Problem>
Copy all of the records below word for word, leaving out the pictures.

Data extract>
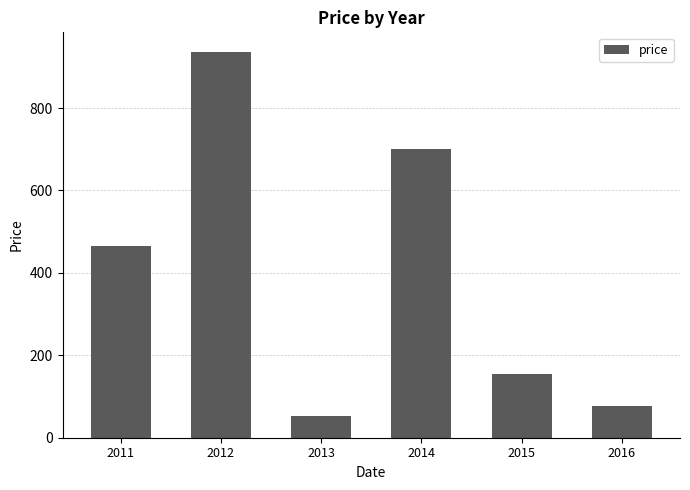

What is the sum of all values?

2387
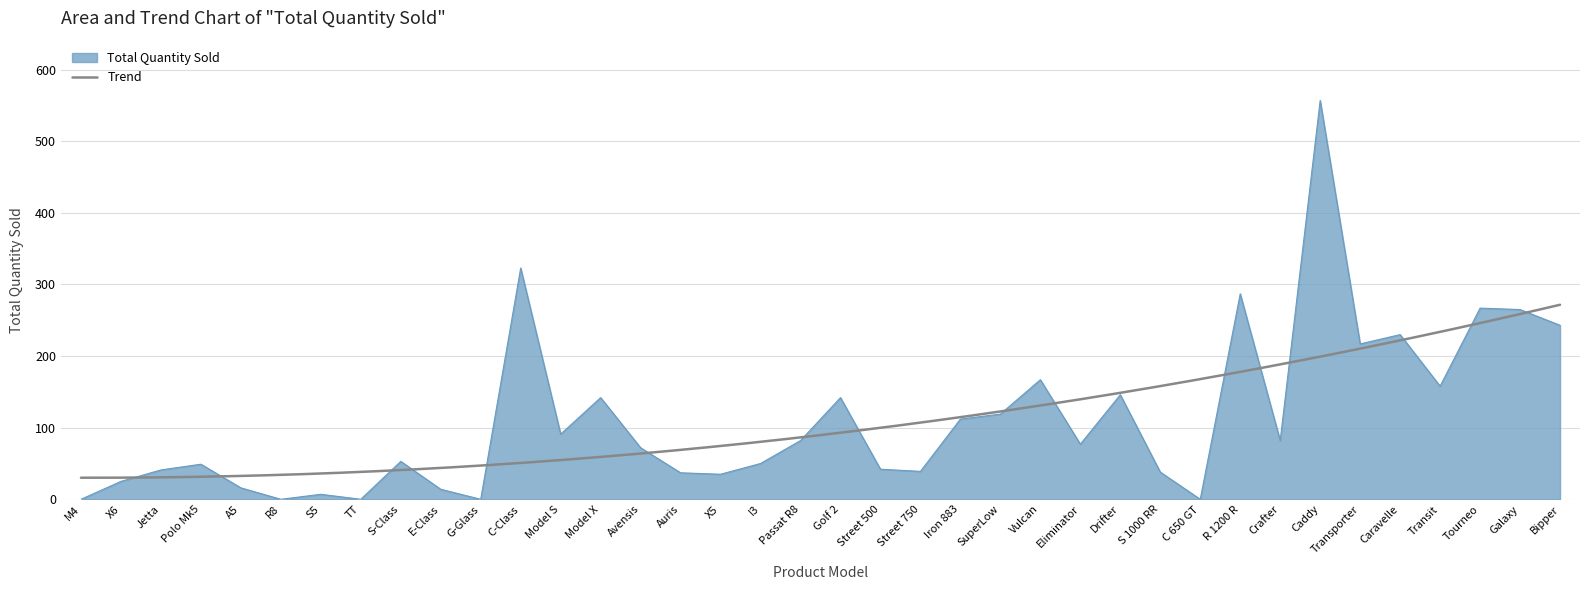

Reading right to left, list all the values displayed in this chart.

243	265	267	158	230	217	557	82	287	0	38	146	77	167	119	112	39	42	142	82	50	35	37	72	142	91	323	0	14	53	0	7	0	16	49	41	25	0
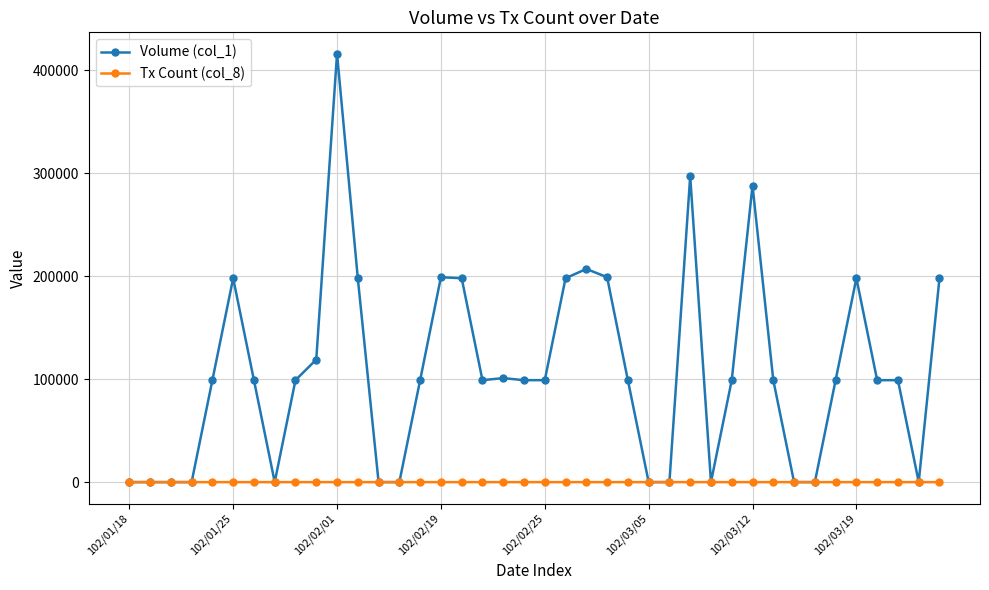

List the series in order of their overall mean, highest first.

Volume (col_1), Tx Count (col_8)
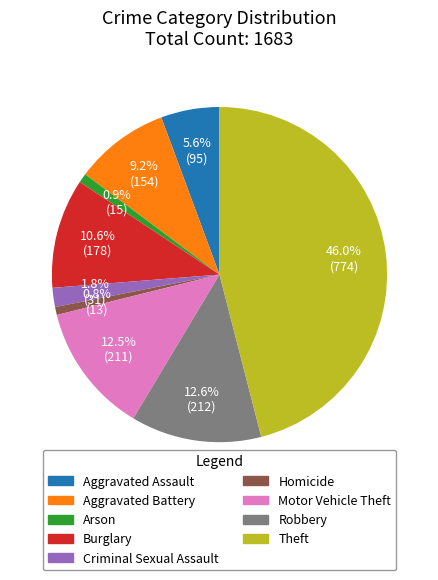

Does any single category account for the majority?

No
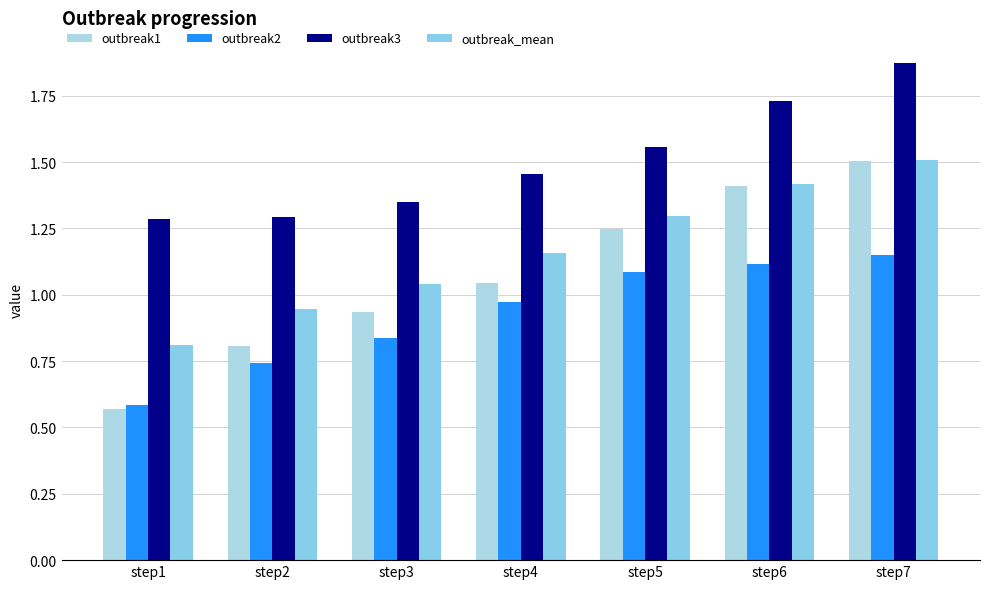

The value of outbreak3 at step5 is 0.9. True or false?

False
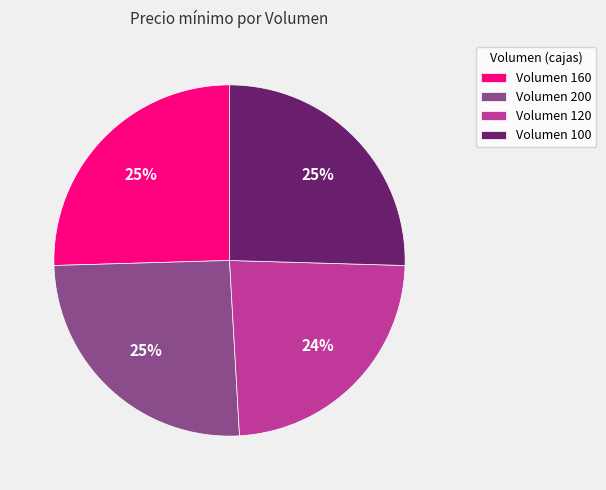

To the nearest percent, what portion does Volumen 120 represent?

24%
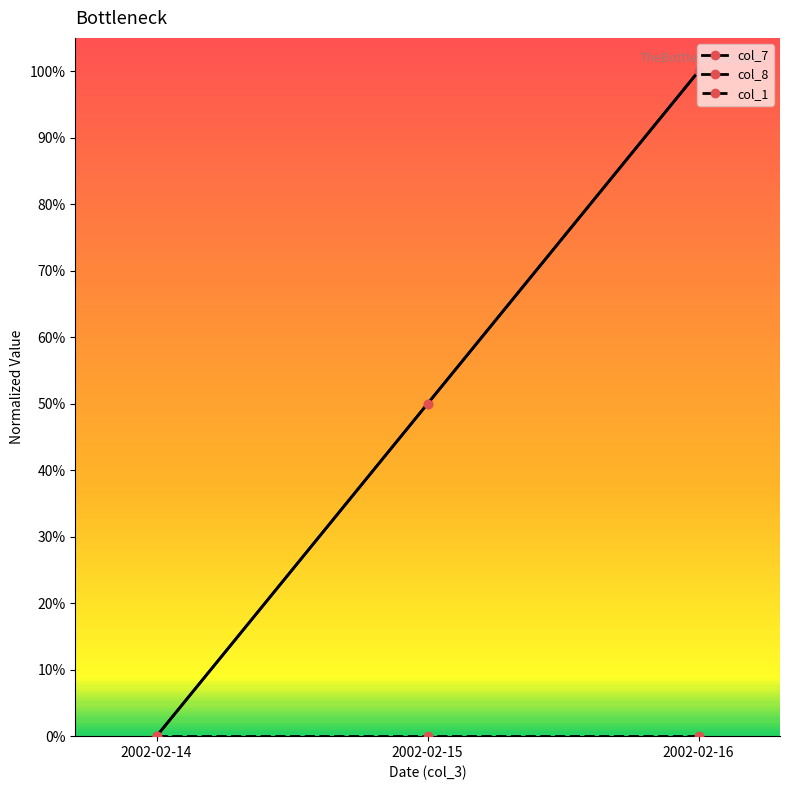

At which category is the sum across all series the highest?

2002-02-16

Solution for this problem>
What is the sum of all values?

2387

Reading right to left, list all the values displayed in this chart.

243	265	267	158	230	217	557	82	287	0	38	146	77	167	119	112	39	42	142	82	50	35	37	72	142	91	323	0	14	53	0	7	0	16	49	41	25	0

List the series in order of their overall mean, highest first.

Volume (col_1), Tx Count (col_8)

Does any single category account for the majority?

No

The value of outbreak3 at step5 is 0.9. True or false?

False

To the nearest percent, what portion does Volumen 120 represent?

24%

At which category is the sum across all series the highest?

2002-02-16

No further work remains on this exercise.